Chapter 4 of the Wi$eUp curriculum—Credit in a Money World—discusses various aspects of credit, including credit reports.]

Delores Lenzy - Jones, CPA, CIA:
expert info »
I would contact Chase and Chase Brokerage Company to explain the situation. They should be able to correct the escrow account and send a letter to the credit rating agencies to change late payment history. Also, it's important to review contracts associated with the escrow account. Ultimately, the loan or associated contract with government payment.

Gerri Detweiler:
expert info »
There are specific requirements lenders must handle when it comes to mortgage servicing accounts, under a federal law called RESPA. You can learn more at the Department of Housing and Urban Development (HUD) website here: http://www.hud.gov/offices/hsg/sfh/res/respafaq.cfm.In addition, there are requirements under the Fair Credit Reporting Act that credit reporting agencies and lenders must follow when it comes to investigating disputed information.
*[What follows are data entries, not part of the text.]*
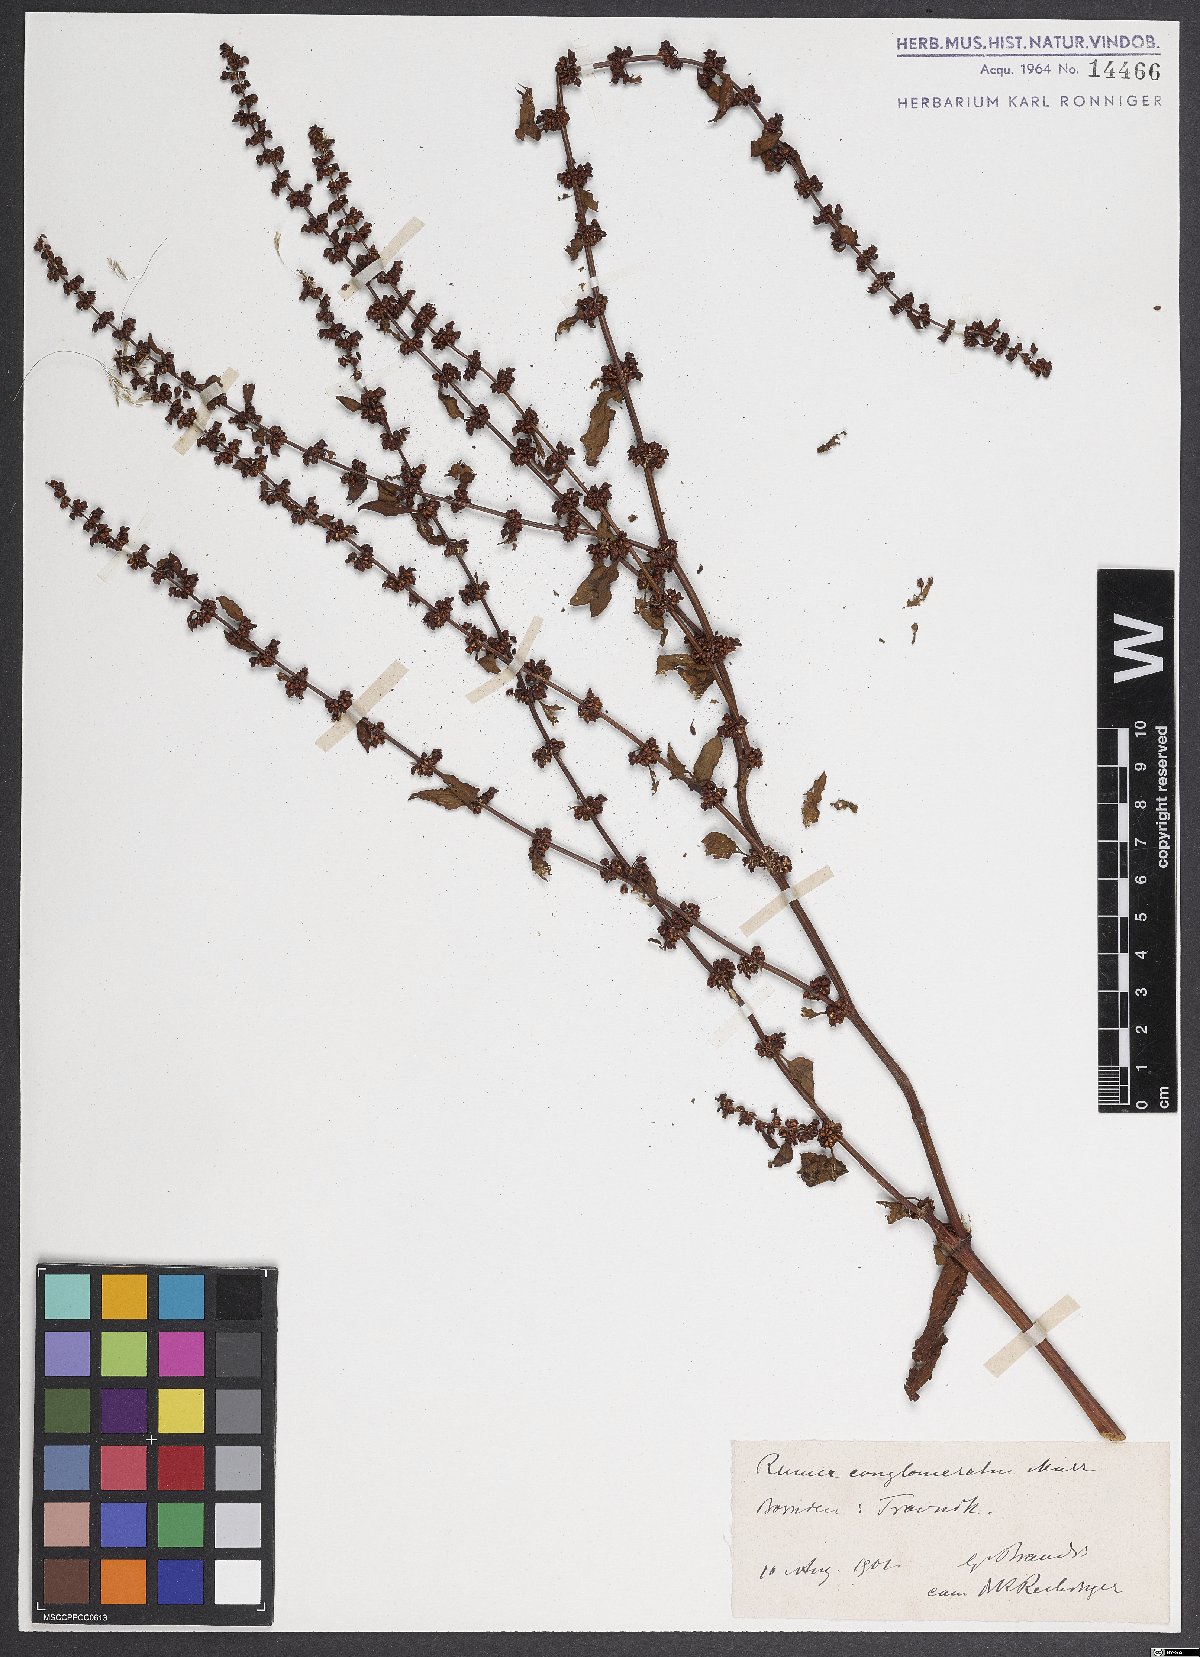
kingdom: Plantae
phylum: Tracheophyta
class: Magnoliopsida
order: Caryophyllales
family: Polygonaceae
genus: Rumex
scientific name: Rumex conglomeratus
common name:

Because this sounds like a complicated and important matter, I would recommend you talk with a consumer law attorney (www.naca.net) in your area who is experienced in both laws.
Gail V. Marquet:
expert info »
This can happen [when] mortgages are sold. Although it doesn't seem right for the consumer, particularly in this instance, it is the way most mortgage companies conduct business to ensure the property taxes and insurance are paid promptly on the property.